**SELECTED EXCERPT**.
= Beginning of Section =

Built-in cooling pipes will keep IMB's new Blue Waters super-computer running smoothly.
Courtesy NCSA
Last October China’s Tianhe-1A took the title of the world’s most powerful supercomputer, capable of 2.5 petaflops, meaning it can perform 2.5 quadrillion operations per second. It may not hold the top spot for long, as IBM says that its 20- petaflop giant Sequoia will come online next year.
Looking ahead, engineers have set their sights even higher, on computers a thousand times as fast as Tianhe-1A that could model the global climate with unprecedented accuracy, simulate molecular interactions, and track terrorist activity. Such machines would operate in the realm called the exascale, performing a quintillion (that’s a 1 with 18 zeroes after it) calculations per second.
The biggest hurdle to super-supercomputing is energy. Today’s supercomputers consume more than 5 megawatts of power. Exascale computers built on the same principles would devour 100 to 500 megawatts—about the same as a small city. At current prices, the electric bill alone for just one machine could top $500 million per year, says Richard Murphy, computer architect at Sandia National Laboratories.
To avoid that undesirable future, Murphy is leading one of four teams developing energy-efficient supercomputers for the Ubiquitous High-Performance Computing program organized by the military’s experimental research division, the Defense Advanced Research Projects Agency, or Darpa. Ultimately the agency hopes to bring serious computing power out of giant facilities and into field operations, perhaps tucked into fighter jets or even in Special Forces soldiers’ backpacks.

= End of Section =

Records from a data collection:
= Beginning of Section =

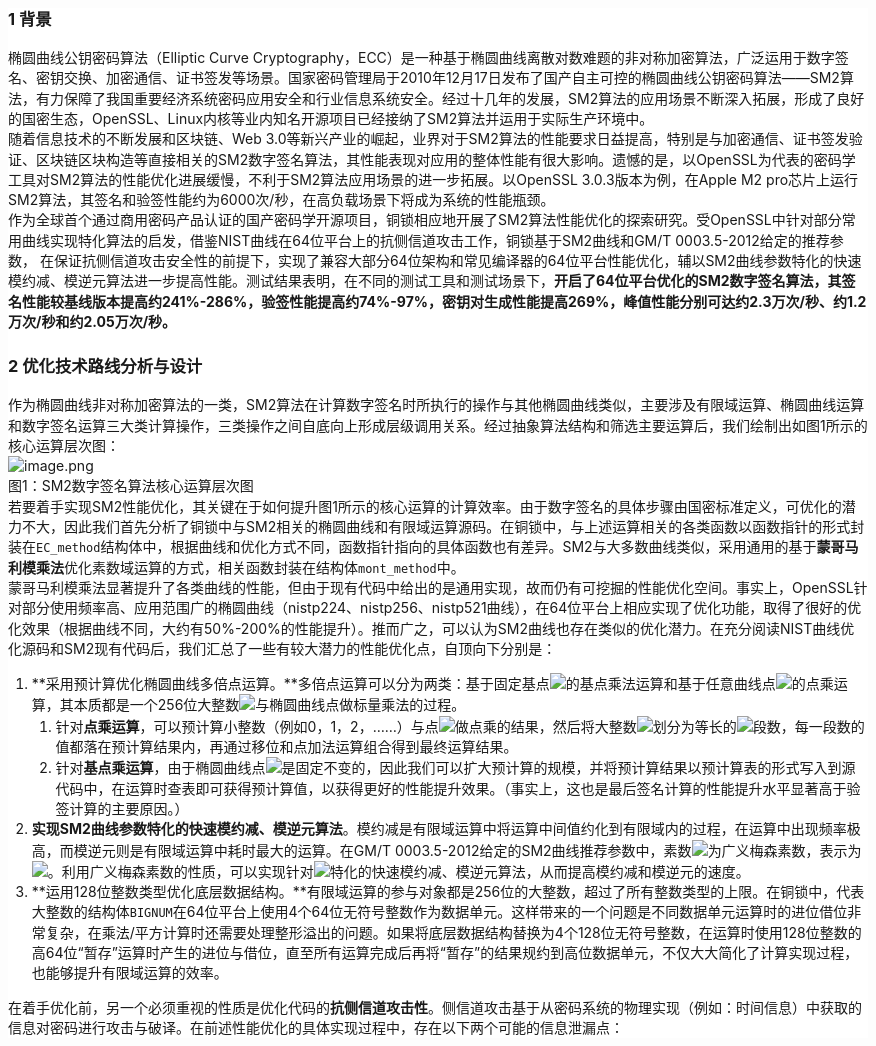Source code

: <a name="tY6SC"></a>
### 1 背景
椭圆曲线公钥密码算法（Elliptic Curve Cryptography，ECC）是一种基于椭圆曲线离散对数难题的非对称加密算法，广泛运用于数字签名、密钥交换、加密通信、证书签发等场景。国家密码管理局于2010年12月17日发布了国产自主可控的椭圆曲线公钥密码算法——SM2算法，有力保障了我国重要经济系统密码应用安全和行业信息系统安全。经过十几年的发展，SM2算法的应用场景不断深入拓展，形成了良好的国密生态，OpenSSL、Linux内核等业内知名开源项目已经接纳了SM2算法并运用于实际生产环境中。<br />随着信息技术的不断发展和区块链、Web 3.0等新兴产业的崛起，业界对于SM2算法的性能要求日益提高，特别是与加密通信、证书签发验证、区块链区块构造等直接相关的SM2数字签名算法，其性能表现对应用的整体性能有很大影响。遗憾的是，以OpenSSL为代表的密码学工具对SM2算法的性能优化进展缓慢，不利于SM2算法应用场景的进一步拓展。以OpenSSL 3.0.3版本为例，在Apple M2 pro芯片上运行SM2算法，其签名和验签性能约为6000次/秒，在高负载场景下将成为系统的性能瓶颈。<br />作为全球首个通过商用密码产品认证的国产密码学开源项目，铜锁相应地开展了SM2算法性能优化的探索研究。受OpenSSL中针对部分常用曲线实现特化算法的启发，借鉴NIST曲线在64位平台上的抗侧信道攻击工作，铜锁基于SM2曲线和GM/T 0003.5-2012给定的推荐参数， 在保证抗侧信道攻击安全性的前提下，实现了兼容大部分64位架构和常见编译器的64位平台性能优化，辅以SM2曲线参数特化的快速模约减、模逆元算法进一步提高性能。测试结果表明，在不同的测试工具和测试场景下，**开启了64位平台优化的SM2数字签名算法，其签名性能较基线版本提高约241%-286%，验签性能提高约74%-97%，密钥对生成性能提高269%，峰值性能分别可达约2.3万次/秒、约1.2万次/秒和约2.05万次/秒。**
<a name="Ceu1n"></a>
### 2 优化技术路线分析与设计
作为椭圆曲线非对称加密算法的一类，SM2算法在计算数字签名时所执行的操作与其他椭圆曲线类似，主要涉及有限域运算、椭圆曲线运算和数字签名运算三大类计算操作，三类操作之间自底向上形成层级调用关系。经过抽象算法结构和筛选主要运算后，我们绘制出如图1所示的核心运算层次图：<br />![image.png](https://cdn.nlark.com/yuque/0/2023/png/38409340/1692693352741-c6af1b40-1f70-40b5-9f5c-bdf2ebe1f899.png#averageHue=%23eeedec&clientId=u549ddec5-3d12-4&from=paste&height=340&id=ToV3c&originHeight=680&originWidth=1018&originalType=binary&ratio=2&rotation=0&showTitle=false&size=361324&status=done&style=none&taskId=u068bfb12-d77c-4bb7-99a6-958c6de5e11&title=&width=509)<br />图1：SM2数字签名算法核心运算层次图<br />若要着手实现SM2性能优化，其关键在于如何提升图1所示的核心运算的计算效率。由于数字签名的具体步骤由国密标准定义，可优化的潜力不大，因此我们首先分析了铜锁中与SM2相关的椭圆曲线和有限域运算源码。在铜锁中，与上述运算相关的各类函数以函数指针的形式封装在`EC_method`结构体中，根据曲线和优化方式不同，函数指针指向的具体函数也有差异。SM2与大多数曲线类似，采用通用的基于**蒙哥马利模乘法**优化素数域运算的方式，相关函数封装在结构体`mont_method`中。<br />蒙哥马利模乘法显著提升了各类曲线的性能，但由于现有代码中给出的是通用实现，故而仍有可挖掘的性能优化空间。事实上，OpenSSL针对部分使用频率高、应用范围广的椭圆曲线（nistp224、nistp256、nistp521曲线），在64位平台上相应实现了优化功能，取得了很好的优化效果（根据曲线不同，大约有50%-200%的性能提升）。推而广之，可以认为SM2曲线也存在类似的优化潜力。在充分阅读NIST曲线优化源码和SM2现有代码后，我们汇总了一些有较大潜力的性能优化点，自顶向下分别是：

1. **采用预计算优化椭圆曲线多倍点运算。**多倍点运算可以分为两类：基于固定基点![](https://intranetproxy.alipay.com/skylark/lark/__latex/f8df64a4bfdeb9bdcbc357668b6fb123.svg#card=math&code=G&id=h59BT)的基点乘法运算和基于任意曲线点![](https://intranetproxy.alipay.com/skylark/lark/__latex/ffd1905f6d4d60accedfa6b91be93ea9.svg#card=math&code=P&id=sCI1l)的点乘运算，其本质都是一个256位大整数![](https://intranetproxy.alipay.com/skylark/lark/__latex/df976ff7fcf17d60490267d18a1e3996.svg#card=math&code=k&id=gBKg6)与椭圆曲线点做标量乘法的过程。
   1. 针对**点乘运算**，可以预计算小整数（例如0，1，2，……）与点![](https://intranetproxy.alipay.com/skylark/lark/__latex/ffd1905f6d4d60accedfa6b91be93ea9.svg#card=math&code=P&id=K3LJs)做点乘的结果，然后将大整数![](https://intranetproxy.alipay.com/skylark/lark/__latex/df976ff7fcf17d60490267d18a1e3996.svg#card=math&code=k&id=wrINM)划分为等长的![](https://intranetproxy.alipay.com/skylark/lark/__latex/df378375e7693bdcf9535661c023c02e.svg#card=math&code=n&id=UeJ2n)段数，每一段数的值都落在预计算结果内，再通过移位和点加法运算组合得到最终运算结果。
   2. 针对**基点乘运算**，由于椭圆曲线点![](https://intranetproxy.alipay.com/skylark/lark/__latex/f8df64a4bfdeb9bdcbc357668b6fb123.svg#card=math&code=G&id=NvTrY)是固定不变的，因此我们可以扩大预计算的规模，并将预计算结果以预计算表的形式写入到源代码中，在运算时查表即可获得预计算值，以获得更好的性能提升效果。（事实上，这也是最后签名计算的性能提升水平显著高于验签计算的主要原因。）
2. **实现SM2曲线参数特化的快速模约减、模逆元算法**。模约减是有限域运算中将运算中间值约化到有限域内的过程，在运算中出现频率极高，而模逆元则是有限域运算中耗时最大的运算。在GM/T 0003.5-2012给定的SM2曲线推荐参数中，素数![](https://intranetproxy.alipay.com/skylark/lark/__latex/d4cd21d60552e207f237e82def9029b6.svg#card=math&code=p&id=agov4)为广义梅森素数，表示为![](https://intranetproxy.alipay.com/skylark/lark/__latex/a52d525c1f15fd43e5f0d22ccac3bf83.svg#card=math&code=p_%7Bsm2p256%7D%20%3D%202%5E%7B256%7D%20%E2%88%92%202%5E%7B224%7D%20-%202%5E%7B96%7D%20%2B%202%5E%7B64%7D%20-%201&id=ikcbc)。利用广义梅森素数的性质，可以实现针对![](https://intranetproxy.alipay.com/skylark/lark/__latex/719d3c7a4c6a0ed2b84aaeb7a6572d8c.svg#card=math&code=p_%7Bsm2p256%7D&id=S9nNL)特化的快速模约减、模逆元算法，从而提高模约减和模逆元的速度。
3. **运用128位整数类型优化底层数据结构。**有限域运算的参与对象都是256位的大整数，超过了所有整数类型的上限。在铜锁中，代表大整数的结构体`BIGNUM`在64位平台上使用4个64位无符号整数作为数据单元。这样带来的一个问题是不同数据单元运算时的进位借位非常复杂，在乘法/平方计算时还需要处理整形溢出的问题。如果将底层数据结构替换为4个128位无符号整数，在运算时使用128位整数的高64位“暂存”运算时产生的进位与借位，直至所有运算完成后再将“暂存”的结果规约到高位数据单元，不仅大大简化了计算实现过程，也能够提升有限域运算的效率。

在着手优化前，另一个必须重视的性质是优化代码的**抗侧信道攻击性**。侧信道攻击基于从密码系统的物理实现（例如：时间信息）中获取的信息对密码进行攻击与破译。在前述性能优化的具体实现过程中，存在以下两个可能的信息泄漏点：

= End of Section =

**TASKS TO PERFORM**.
1. Translate this sentence from the supercomputing article into Spanish: "Today's supercomputers consume more than 5 megawatts of power."
2. Reproduce the supercomputing article from "Courtesy NCSA" up to and including "online next year.".

**RESULTS FOR THE EXERCISE**.
1. Las supercomputadoras actuales consumen más de 5 megavatios de energía.

2.
Courtesy NCSA
Last October China’s Tianhe-1A took the title of the world’s most powerful supercomputer, capable of 2.5 petaflops, meaning it can perform 2.5 quadrillion operations per second. It may not hold the top spot for long, as IBM says that its 20- petaflop giant Sequoia will come online next year.